INSTRUCTIONS TO FOLLOW ::
Type out all the records word for word. Any pictures are to be left out.

PROVIDED ENTRIES ::
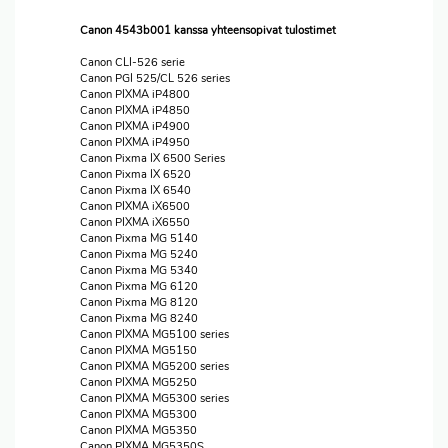
Canon 4543b001 kanssa yhteensopivat tulostimet
Canon CLI-526 serie
Canon PGI 525/CL 526 series
Canon PIXMA iP4800
Canon PIXMA iP4850
Canon PIXMA iP4900
Canon PIXMA iP4950
Canon Pixma IX 6500 Series
Canon Pixma IX 6520
Canon Pixma IX 6540
Canon PIXMA iX6500
Canon PIXMA iX6550
Canon Pixma MG 5140
Canon Pixma MG 5240
Canon Pixma MG 5340
Canon Pixma MG 6120
Canon Pixma MG 8120
Canon Pixma MG 8240
Canon PIXMA MG5100 series
Canon PIXMA MG5150
Canon PIXMA MG5200 series
Canon PIXMA MG5250
Canon PIXMA MG5300 series
Canon PIXMA MG5300
Canon PIXMA MG5350
Canon PIXMA MG5350S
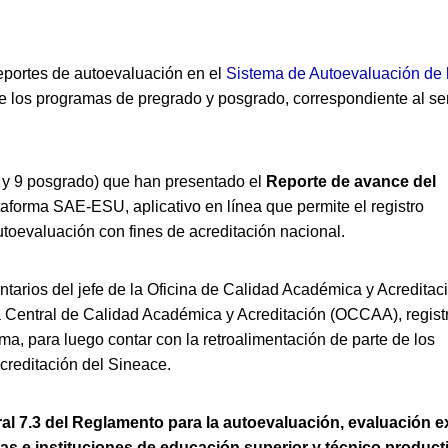
eportes de autoevaluación en el
Sistema de Autoevaluación de 
 los programas de pregrado y posgrado, correspondiente al s
 y 9 posgrado) que han presentado el
Reporte de avance del
ataforma SAE-ESU, aplicativo en línea que permite el registro
toevaluación con fines de acreditación nacional.
ntarios del jefe de la Oficina de Calidad Académica y Acreditac
na Central de Calidad Académica y Acreditación (OCCAA), regis
a, para luego contar con la retroalimentación de parte de los
creditación del Sineace.
l 7.3 del Reglamento para la autoevaluación, evaluación e
s e instituciones de educación superior y técnico product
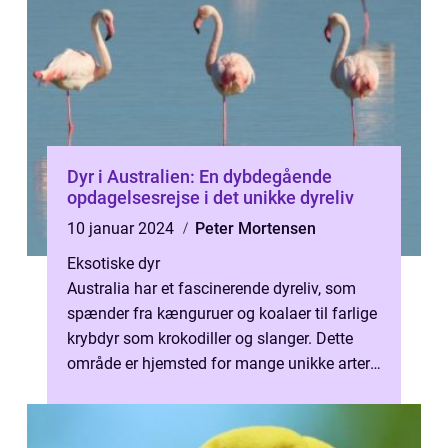
Dyr i Australien: En dybdegående
opdagelsesrejse i det unikke dyreliv
10 januar 2024
Peter Mortensen
Eksotiske dyr
Australia har et fascinerende dyreliv, som
spænder fra kænguruer og koalaer til farlige
krybdyr som krokodiller og slanger. Dette
område er hjemsted for mange unikke arter,
der ikke findes andre stede...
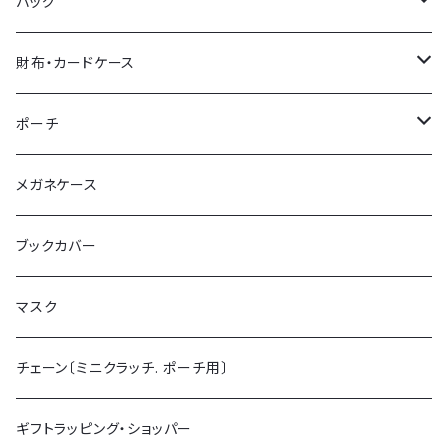
バッグ
トートバッグ
財布・カードケース
ショルダーバッグ
ミニ財布 (カードケース)
ポーチ
ミニクラッチバッグ
チェーン付ミニ財布
ポーチL
メガネケース
がま口財布
ポーチS
ブックカバー
マスク
チェーン〔ミニクラッチ. ポーチ用〕
ギフトラッピング・ショッパー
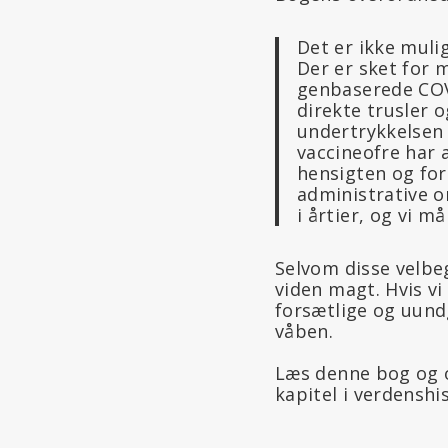
Det er ikke muli
Der er sket for
genbaserede COV
direkte trusler 
undertrykkelsen
vaccineofre har a
hensigten og for
administrative o
i årtier, og vi m
Selvom disse velbe
viden magt. Hvis vi
forsætlige og uundg
våben.
Læs denne bog og o
kapitel i verdenshi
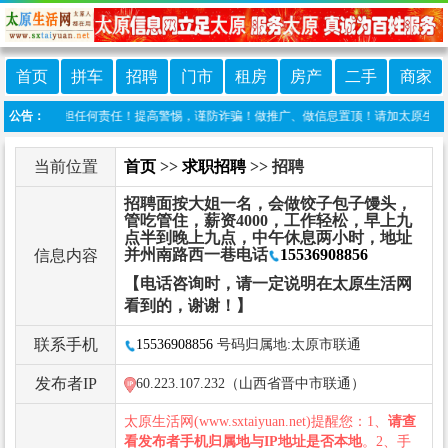
首页
拼车
招聘
门市
租房
房产
二手
商家
网不承担任何责任！提高警惕，谨防诈骗！做推广、做信息置顶！请加太原生活网客服微信：t
公告：
当前位置
首页
>>
求职招聘
>> 招聘
招聘面按大姐一名，会做饺子包子馒头，
管吃管住，薪资4000，工作轻松，早上九
点半到晚上九点，中午休息两小时，地址
并州南路西一巷电话
15536908856
信息内容
【电话咨询时，请一定说明在太原生活网
看到的，谢谢！】
联系手机
15536908856
号码归属地:太原市联通
发布者IP
60.223.107.232（山西省晋中市联通）
太原生活网(www.sxtaiyuan.net)提醒您：1、
请查
看发布者手机归属地与IP地址是否本地
。2、手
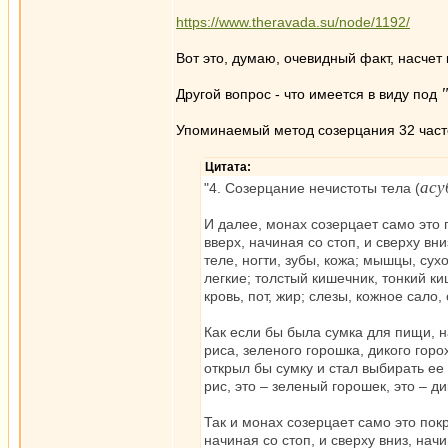
https://www.theravada.su/node/1192/
Вот это, думаю, очевидный факт, насчет 
Другой вопрос - что имеется в виду под
Упоминаемый метод созерцания 32 часте
Цитата:
асу
"4. Созерцание нечистоты тела (
И далее, монах созерцает само это 
вверх, начиная со стоп, и сверху вн
теле, ногти, зубы, кожа; мышцы, сух
легкие; толстый кишечник, тонкий ки
кровь, пот, жир; слезы, кожное сало,
Как если бы была сумка для пищи, 
риса, зеленого горошка, дикого гор
открыл бы сумку и стал выбирать е
рис, это – зеленый горошек, это – ди
Так и монах созерцает само это пок
начиная со стоп, и сверху вниз, нач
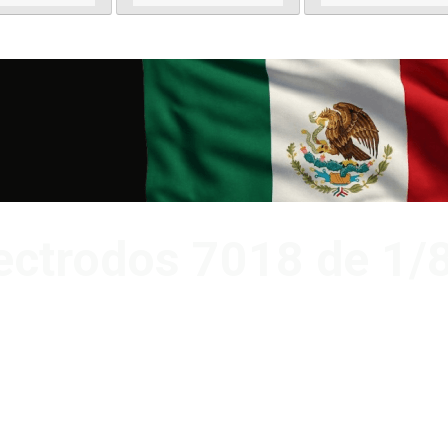
lectrodos 7018 de 1/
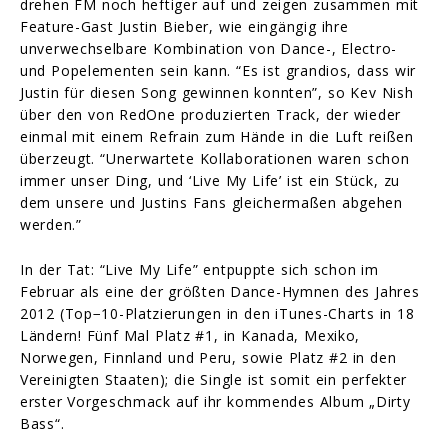
drehen FM noch heftiger auf und zeigen zusammen mit
Feature-Gast Justin Bieber, wie eingängig ihre
unverwechselbare Kombination von Dance-, Electro-
und Popelementen sein kann. “Es ist grandios, dass wir
Justin für diesen Song gewinnen konnten”, so Kev Nish
über den von RedOne produzierten Track, der wieder
einmal mit einem Refrain zum Hände in die Luft reißen
überzeugt. “Unerwartete Kollaborationen waren schon
immer unser Ding, und ‘Live My Life’ ist ein Stück, zu
dem unsere und Justins Fans gleichermaßen abgehen
werden.”
In der Tat: “Live My Life” entpuppte sich schon im
Februar als eine der größten Dance-Hymnen des Jahres
2012 (Top−10-Platzierungen in den iTunes-Charts in 18
Ländern! Fünf Mal Platz #1, in Kanada, Mexiko,
Norwegen, Finnland und Peru, sowie Platz #2 in den
Vereinigten Staaten); die Single ist somit ein perfekter
erster Vorgeschmack auf ihr kommendes Album „Dirty
Bass“.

RESULT FOR THIS EXERCISE ::
Canon 4543b001 kanssa yhteensopivat tulostimet
Canon CLI-526 serie
Canon PGI 525/CL 526 series
Canon PIXMA iP4800
Canon PIXMA iP4850
Canon PIXMA iP4900
Canon PIXMA iP4950
Canon Pixma IX 6500 Series
Canon Pixma IX 6520
Canon Pixma IX 6540
Canon PIXMA iX6500
Canon PIXMA iX6550
Canon Pixma MG 5140
Canon Pixma MG 5240
Canon Pixma MG 5340
Canon Pixma MG 6120
Canon Pixma MG 8120
Canon Pixma MG 8240
Canon PIXMA MG5100 series
Canon PIXMA MG5150
Canon PIXMA MG5200 series
Canon PIXMA MG5250
Canon PIXMA MG5300 series
Canon PIXMA MG5300
Canon PIXMA MG5350
Canon PIXMA MG5350S
eportes de autoevaluación en el
Sistema de Autoevaluación de 
 los programas de pregrado y posgrado, correspondiente al s
 y 9 posgrado) que han presentado el
Reporte de avance del
ataforma SAE-ESU, aplicativo en línea que permite el registro
toevaluación con fines de acreditación nacional.
ntarios del jefe de la Oficina de Calidad Académica y Acreditac
na Central de Calidad Académica y Acreditación (OCCAA), regis
a, para luego contar con la retroalimentación de parte de los
creditación del Sineace.
l 7.3 del Reglamento para la autoevaluación, evaluación e
s e instituciones de educación superior y técnico product
Dyr i Australien: En dybdegående
opdagelsesrejse i det unikke dyreliv
10 januar 2024
Peter Mortensen
Eksotiske dyr
Australia har et fascinerende dyreliv, som
spænder fra kænguruer og koalaer til farlige
krybdyr som krokodiller og slanger. Dette
område er hjemsted for mange unikke arter,
der ikke findes andre stede...
バッグ
トートバッグ
財布・カードケース
ショルダーバッグ
ミニ財布 (カードケース)
ポーチ
ミニクラッチバッグ
チェーン付ミニ財布
ポーチL
メガネケース
がま口財布
ポーチS
ブックカバー
マスク
チェーン〔ミニクラッチ. ポーチ用〕
ギフトラッピング・ショッパー
Det er ikke muli
Der er sket for
genbaserede COV
direkte trusler 
undertrykkelsen
vaccineofre har a
hensigten og for
administrative o
i årtier, og vi m
Selvom disse velbe
viden magt. Hvis vi
forsætlige og uundg
våben.
Læs denne bog og o
kapitel i verdenshi
首页
拼车
招聘
门市
租房
房产
二手
商家
网不承担任何责任！提高警惕，谨防诈骗！做推广、做信息置顶！请加太原生活网客服微信：t
公告：
当前位置
首页
>>
求职招聘
>> 招聘
招聘面按大姐一名，会做饺子包子馒头，
管吃管住，薪资4000，工作轻松，早上九
点半到晚上九点，中午休息两小时，地址
并州南路西一巷电话
15536908856
信息内容
【电话咨询时，请一定说明在太原生活网
看到的，谢谢！】
联系手机
15536908856
号码归属地:太原市联通
发布者IP
60.223.107.232（山西省晋中市联通）
太原生活网(www.sxtaiyuan.net)提醒您：1、
请查
看发布者手机归属地与IP地址是否本地
。2、手
https://www.theravada.su/node/1192/
Вот это, думаю, очевидный факт, насчет 
Другой вопрос - что имеется в виду под
Упоминаемый метод созерцания 32 часте
Цитата:
асу
"4. Созерцание нечистоты тела (
И далее, монах созерцает само это 
вверх, начиная со стоп, и сверху вн
теле, ногти, зубы, кожа; мышцы, сух
легкие; толстый кишечник, тонкий ки
кровь, пот, жир; слезы, кожное сало,
Как если бы была сумка для пищи, 
риса, зеленого горошка, дикого гор
открыл бы сумку и стал выбирать е
рис, это – зеленый горошек, это – ди
Так и монах созерцает само это пок
начиная со стоп, и сверху вниз, нач
lectrodos 7018 de 1/
drehen FM noch heftiger auf und zeigen zusammen mit
Feature-Gast Justin Bieber, wie eingängig ihre
unverwechselbare Kombination von Dance-, Electro-
und Popelementen sein kann. “Es ist grandios, dass wir
Justin für diesen Song gewinnen konnten”, so Kev Nish
über den von RedOne produzierten Track, der wieder
einmal mit einem Refrain zum Hände in die Luft reißen
überzeugt. “Unerwartete Kollaborationen waren schon
immer unser Ding, und ‘Live My Life’ ist ein Stück, zu
dem unsere und Justins Fans gleichermaßen abgehen
werden.”
In der Tat: “Live My Life” entpuppte sich schon im
Februar als eine der größten Dance-Hymnen des Jahres
2012 (Top−10-Platzierungen in den iTunes-Charts in 18
Ländern! Fünf Mal Platz #1, in Kanada, Mexiko,
Norwegen, Finnland und Peru, sowie Platz #2 in den
Vereinigten Staaten); die Single ist somit ein perfekter
erster Vorgeschmack auf ihr kommendes Album „Dirty
Bass“.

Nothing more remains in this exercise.